◆ Problems to solve
1 – Decide whether each of the following statements agrees with the article on Shillong Airport, answering yes or no and quoting the deciding words of the article: (a) the new terminal building was inaugurated in June 2011; (b) the airport became operational in the mid-1960s; (c) IndiGo began operations from Shillong using a Boeing 737.
2 – Print the passage of the article on Shillong Airport starting with "Statistics (April 2025" and going on through "in June 2011.".
═════ Source document
Statistics (April 2025 – March 2026)
- Passengers: 96,716 (▼19.4%)
- Aircraft movements: 1,890 (▼28%)
- Cargo tonnage: 0 (0%)
- Source: AAI

= Shillong Airport =

Airport serving Shillong, Meghalaya, India

Shillong Airport is a domestic airport serving Shillong, the capital of Meghalaya, India. It is located at Umroi, situated 30 km from the city centre.

== History ==
The airport was constructed in the mid-1960s and became operational in the mid-1970s. Land measuring 224.16 acres was acquired for expansion of the airport in 2009. The work commenced in June 2009 and was completed in May 2010. The new terminal building, built at a cost of Rs. 30 crore, was inaugurated in June 2011.

In 2015, the Airports Authority of India (AAI) was allotted land for the further expansion of the airport. In 2017, AAI upgraded infrastructure at Shillong, with the installation of an Instrument landing system (ILS), construction of two refuelling facilities, extension of runway and removal of flight-path obstructions. The airport received its Category 3C license from the Indian DGCA in June 2019, allowing operations of Q400/ ATR 72 aircraft. IndiGo began operations using an ATR-72 from Shillong on 20 July 2019 under the UDAN scheme with a daily flight from Kolkata airport.

The present 6,000 ft runway was planned to be extended to about 8,000 feet to facilitate operation of narrow body jet aircraft like Boeing 737 and Airbus A320. However, this would require the cutting of clusters of hillocks that would come in the way of approaching aircraft after the runway was extended. The cost of this obstacle removal was ₹ 8,000 Crores. The Meghalaya Chief minister, Conrad Sangma stated that it would be difficult to go ahead with expansion of the airport at that cost.
══════════
═════ Information shown
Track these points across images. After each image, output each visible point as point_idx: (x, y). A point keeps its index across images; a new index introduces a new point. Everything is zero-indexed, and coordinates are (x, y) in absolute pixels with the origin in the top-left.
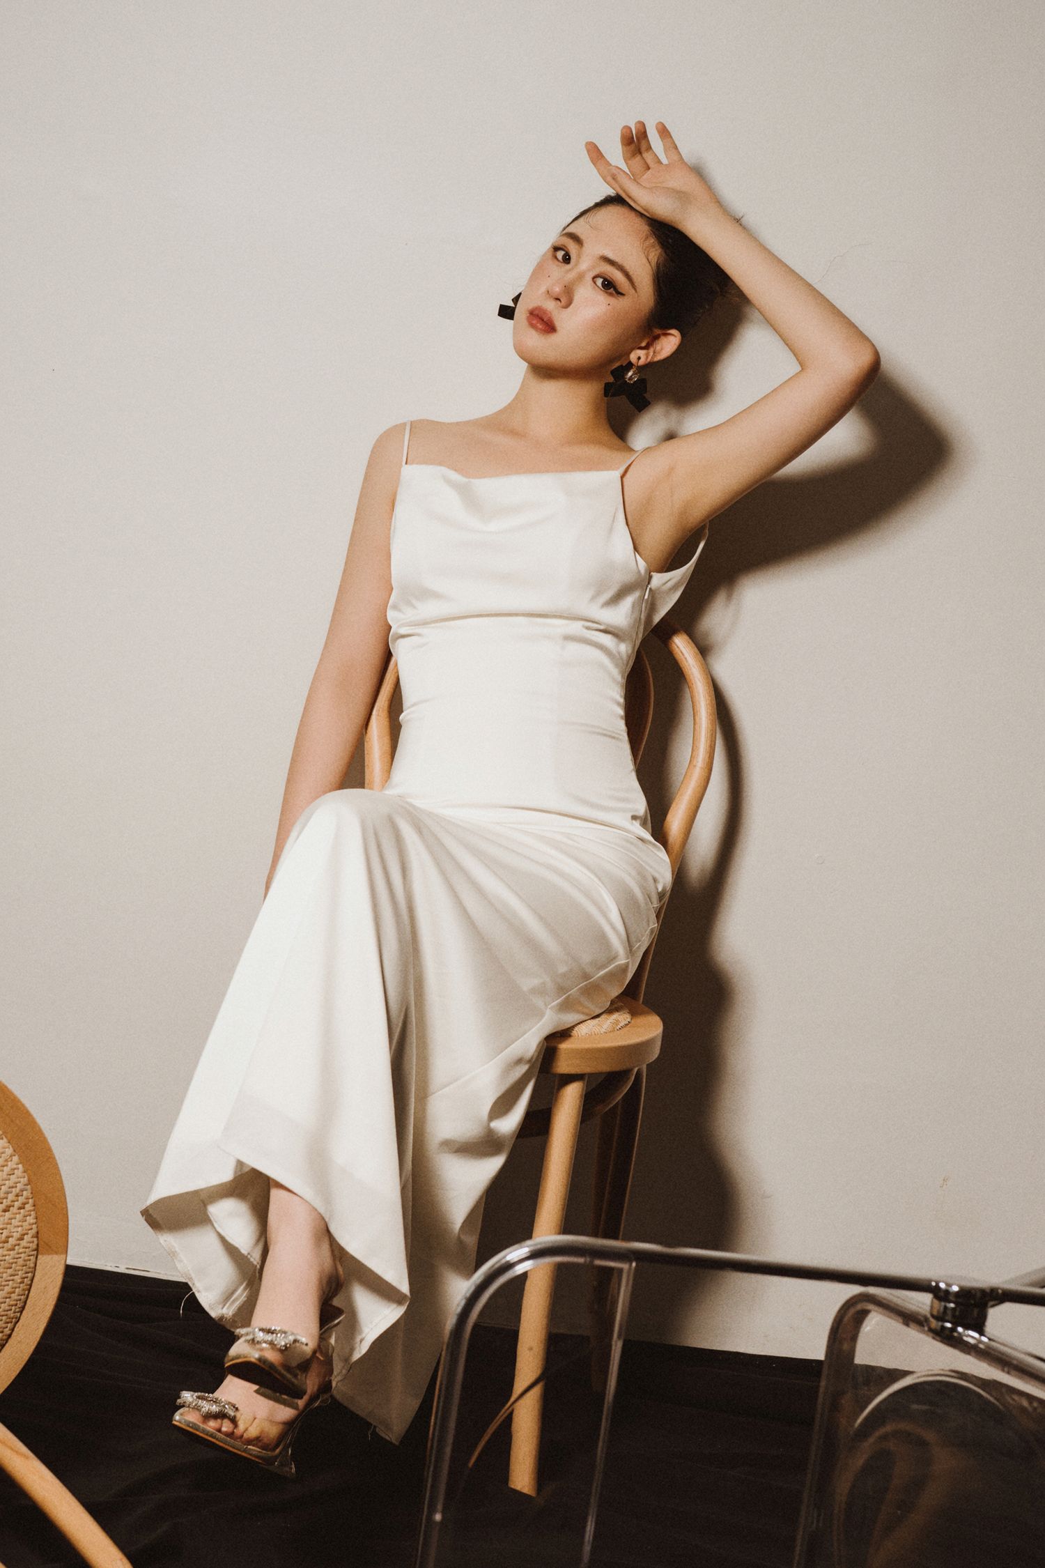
══════════
◆ Solutions to the tasks
1 –
(a) Yes: "The new terminal building, built at a cost of Rs. 30 crore, was inaugurated in June 2011."
(b) No: "The airport was constructed in the mid-1960s and became operational in the mid-1970s."
(c) No: "IndiGo began operations using an ATR-72 from Shillong on 20 July 2019"

2 –
Statistics (April 2025 – March 2026)
- Passengers: 96,716 (▼19.4%)
- Aircraft movements: 1,890 (▼28%)
- Cargo tonnage: 0 (0%)
- Source: AAI

= Shillong Airport =

Airport serving Shillong, Meghalaya, India

Shillong Airport is a domestic airport serving Shillong, the capital of Meghalaya, India. It is located at Umroi, situated 30 km from the city centre.

== History ==
The airport was constructed in the mid-1960s and became operational in the mid-1970s. Land measuring 224.16 acres was acquired for expansion of the airport in 2009. The work commenced in June 2009 and was completed in May 2010. The new terminal building, built at a cost of Rs. 30 crore, was inaugurated in June 2011.